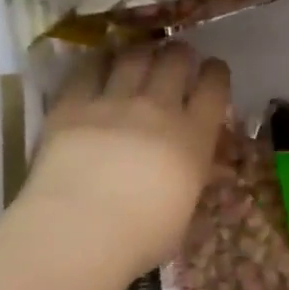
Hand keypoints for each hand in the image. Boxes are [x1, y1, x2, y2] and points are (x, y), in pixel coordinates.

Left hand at [22, 42, 231, 275]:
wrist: (80, 233)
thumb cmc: (142, 237)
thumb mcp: (185, 211)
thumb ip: (196, 178)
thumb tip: (208, 167)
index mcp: (194, 136)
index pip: (214, 86)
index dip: (216, 73)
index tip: (212, 73)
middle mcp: (158, 108)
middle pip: (176, 60)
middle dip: (180, 55)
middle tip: (176, 61)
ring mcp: (113, 102)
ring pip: (135, 55)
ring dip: (143, 52)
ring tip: (141, 57)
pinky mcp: (73, 104)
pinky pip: (89, 67)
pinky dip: (99, 62)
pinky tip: (100, 65)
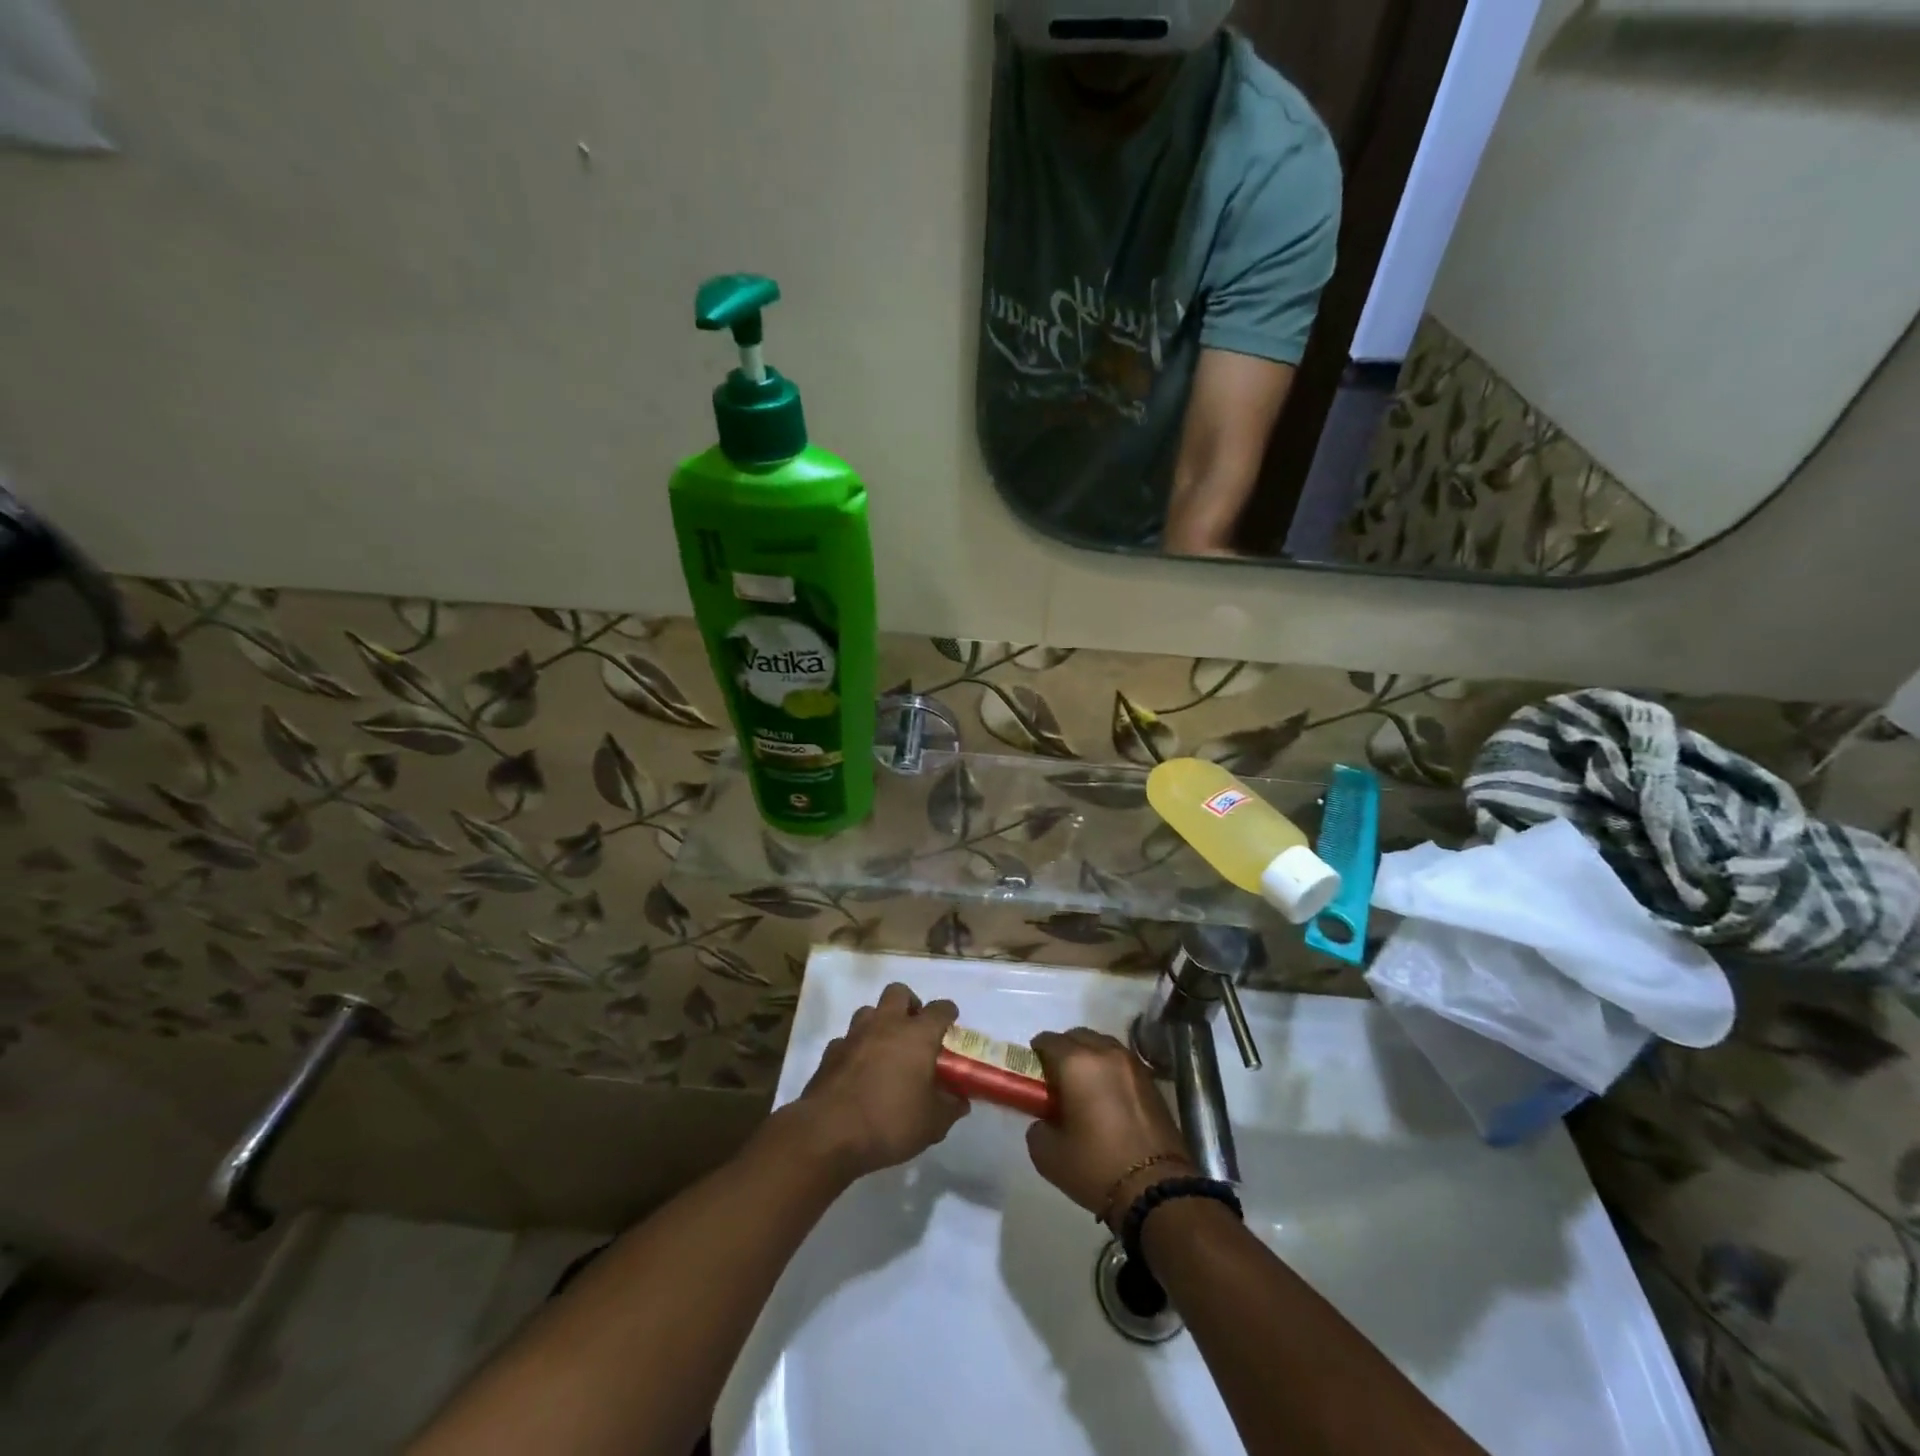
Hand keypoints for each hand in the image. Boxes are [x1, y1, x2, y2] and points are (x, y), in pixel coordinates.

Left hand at [793, 984, 969, 1181]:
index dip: (948, 1013)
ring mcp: (854, 1035)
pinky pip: (847, 1040)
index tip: (951, 1022)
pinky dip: (855, 1048)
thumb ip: (949, 1108)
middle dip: (909, 1004)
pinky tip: (858, 1070)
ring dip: (880, 1022)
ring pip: (869, 1011)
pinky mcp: (830, 1052)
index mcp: (917, 1035)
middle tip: (915, 1029)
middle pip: (899, 992)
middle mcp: (886, 1025)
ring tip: (886, 1049)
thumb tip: (960, 1101)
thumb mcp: (931, 1124)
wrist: (829, 1134)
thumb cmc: (890, 1122)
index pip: (939, 1009)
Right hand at [1026, 1030, 1191, 1231]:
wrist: (1157, 1189)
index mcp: (1076, 1063)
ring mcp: (1132, 1064)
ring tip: (1085, 1087)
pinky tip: (1108, 1097)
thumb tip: (1045, 1120)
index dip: (1036, 1053)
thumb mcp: (1048, 1155)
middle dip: (1064, 1051)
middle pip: (1077, 1036)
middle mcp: (1105, 1053)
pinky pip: (1122, 1062)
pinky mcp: (1152, 1081)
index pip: (1048, 1040)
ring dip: (1090, 1057)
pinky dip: (1110, 1070)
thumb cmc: (1096, 1167)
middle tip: (1057, 1080)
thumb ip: (1037, 1127)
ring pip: (1103, 1045)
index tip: (1033, 1073)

▬▬▬▬▬▬▬▬▬▬

## Description of the task
Every line above that holds the string "hand" should be copied into the answer.

## Exercise solution
Hand keypoints for each hand in the image. Boxes are [x1, y1, x2, y2] and points are (x, y), in pixel coordinates.
Left hand at [22, 42, 231, 275]:
Hand keypoints for each hand in the image. Boxes are [x1, y1, x2, y2] and points are (x, y), in pixel coordinates.
Left hand at [793, 984, 969, 1181]:
Right hand at [1026, 1030, 1191, 1231]:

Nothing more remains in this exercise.